Radice v. New York
264 U.S. 292 (1924)

Annotate this Case

U.S. Supreme Court

Radice v. New York, 264 U.S. 292 (1924)

Radice v. New York

No. 176

Argued January 17, 18, 1924

Decided March 10, 1924

264 U.S. 292

Syllabus

1. A New York statute prohibiting employment of women in restaurants in large cities (cities of the first and second class) between the hours of 10 p.m. and 6 a.m. held not an arbitrary and undue interference with the liberty of contract of the women and their employers, but justifiable as a health measure. P. 264 U. S. 294. Adkins v. Children's Hospital,261 U. S. 525, distinguished.

2. Whether this kind of work is so substantially and especially detrimental to the health and welfare of women engaging in it as to justify its suppression in their case is a question of fact as to which the Court is unable to say that the finding of the legislature was clearly unfounded. Id.

3. The regulation does not deny the equal protection of the laws either (a) because it applies only to first and second class cities, or (b) because it does not apply to women employed in restaurants as singers and performers, to attendants in ladies' cloak rooms and parlors and those employed in hotel dining rooms and kitchens, or in lunch rooms or restaurants conducted by employers solely for the benefit of their employees. P. 264 U. S. 296.

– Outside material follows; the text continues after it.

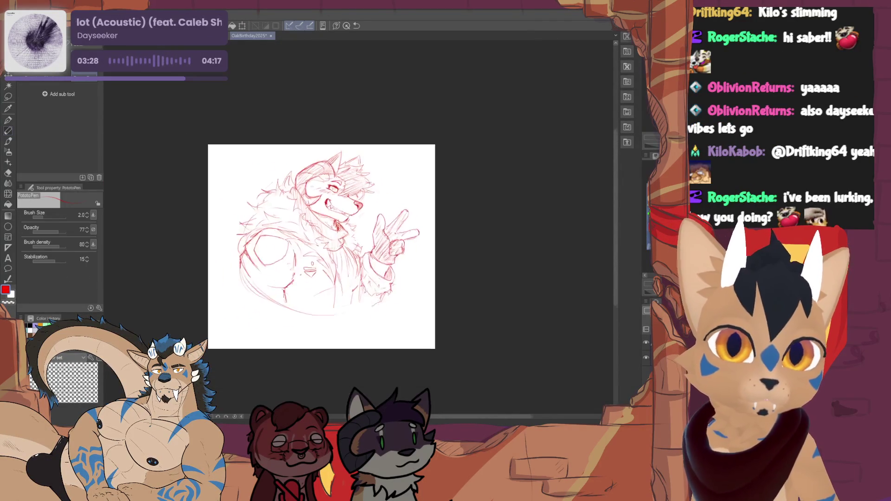
- Touch up the jacket and fur collar lines with small pen and eraser passes
{"action": "scroll", "coordinate": [307, 254], "scroll_direction": "up", "scroll_amount": 3}
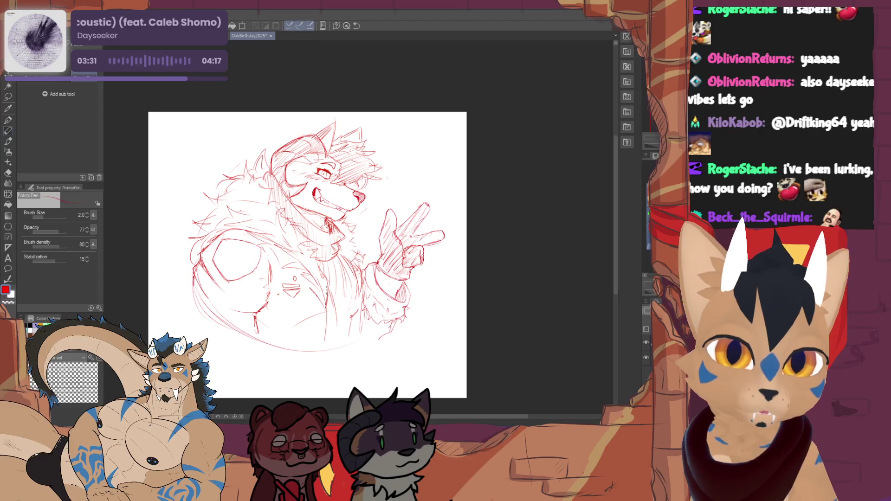
{"action": "key", "text": "e"}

4. To be violative of the Equal Protection Clause, the inequality produced by a statute must be actually and palpably unreasonable and arbitrary. Id.

234 N.Y. 518 affirmed.

Error to a judgment entered in the City Court of Buffalo upon remittitur from the Court of Appeals affirming a conviction of plaintiff in error for violating a statute forbidding night employment of women.